Along with an inscribed bone comb found nearby in 1865, they are the oldest runes ever found in Denmark. Jakob Bonde, the city’s museum curator and archeologist who made the discovery, said he at first thought it was an ordinary knife, as the runes were not visible, but after it was cleaned by conservators it became clear that it contained a word.

“It’s like getting a note from beyond, from the past. It’s an extraordinary find for us and it says something about the development of the earliest Scandinavian language,” he said. “And for me personally it’s fantastic to have made this discovery.”

The inscription is believed to refer to the knife as opposed to the owner, about whom nothing is known other than that they were probably someone with high status in society.

Jakob Bonde holds the knife in the palm of his hand
Jakob Bonde: ‘It’s like getting a note from beyond, from the past.’ Photograph: Jakob Bond/Museum Odense

Bonde said such people were highly influenced by Romans.

“We are in a period of time where we in Denmark had a lot of connection with the Romans and the ones who were high[ly] placed in society tried to look Roman, so to speak, by importing things and making a Roman display of themselves. Everything Roman was very in.”

The knife, which will go on display at Museum Odense in Møntergaarden from 2 February, will be shown alongside other artefacts found at the site.

It is believed to be 800 years older than the Jelling stones in Jutland, which include one erected by King Harald Bluetooth in about 965 in memory of his parents. The stone’s inscription, often referred to as “Denmark’s birth certificate”, describes Harald’s achievements and contains Scandinavia’s oldest image of Christ.

Lisbeth Imer, a runologist from the National Museum of Denmark, said the discovery could help to reveal more about Danish history.

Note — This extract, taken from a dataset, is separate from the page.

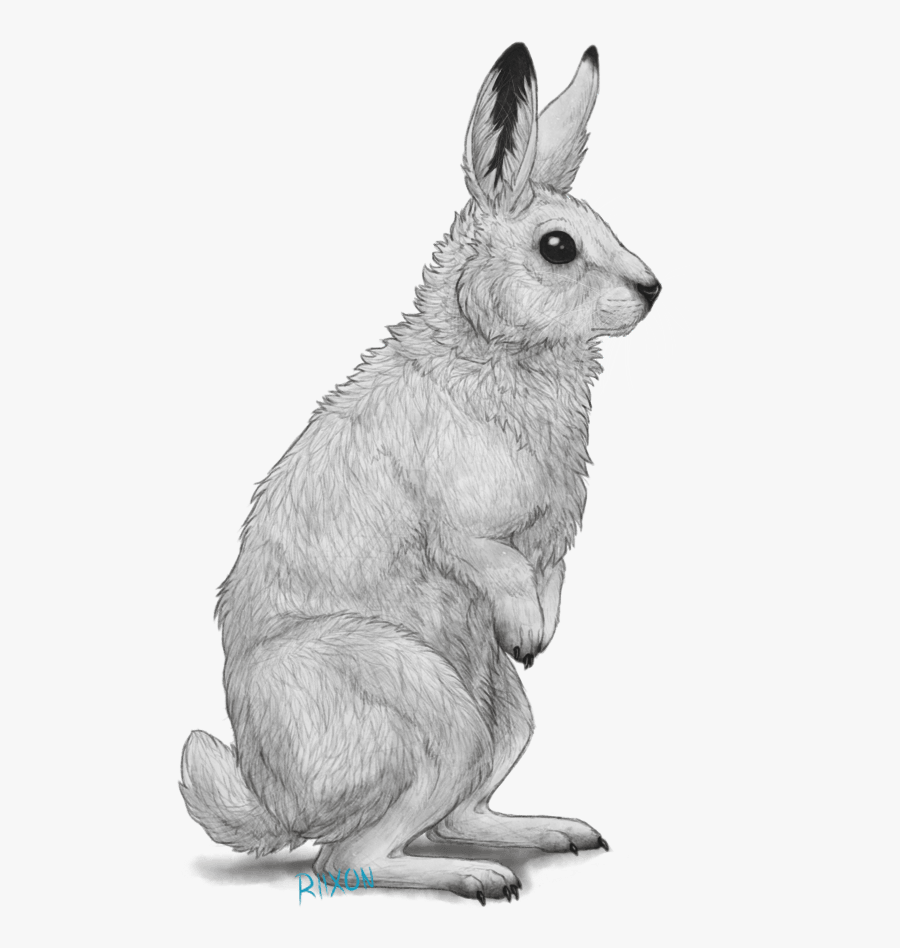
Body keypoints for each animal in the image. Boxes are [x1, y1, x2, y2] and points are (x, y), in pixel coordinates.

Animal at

“It is incredibly rare for us to find runes that are as old as those on this knife, and it offers a unique opportunity for us to gain more knowledge about Denmark’s earliest written language – and thereby about the language actually spoken during the iron age,” she said.

“During that period of history, proficiency in reading and writing was not particularly widespread, which means that to be able to read and write was connected to both special status and power.

“In the early days of runic history, those able to write constituted a small intellectual elite, and the first traces of such people is to be found on Funen.”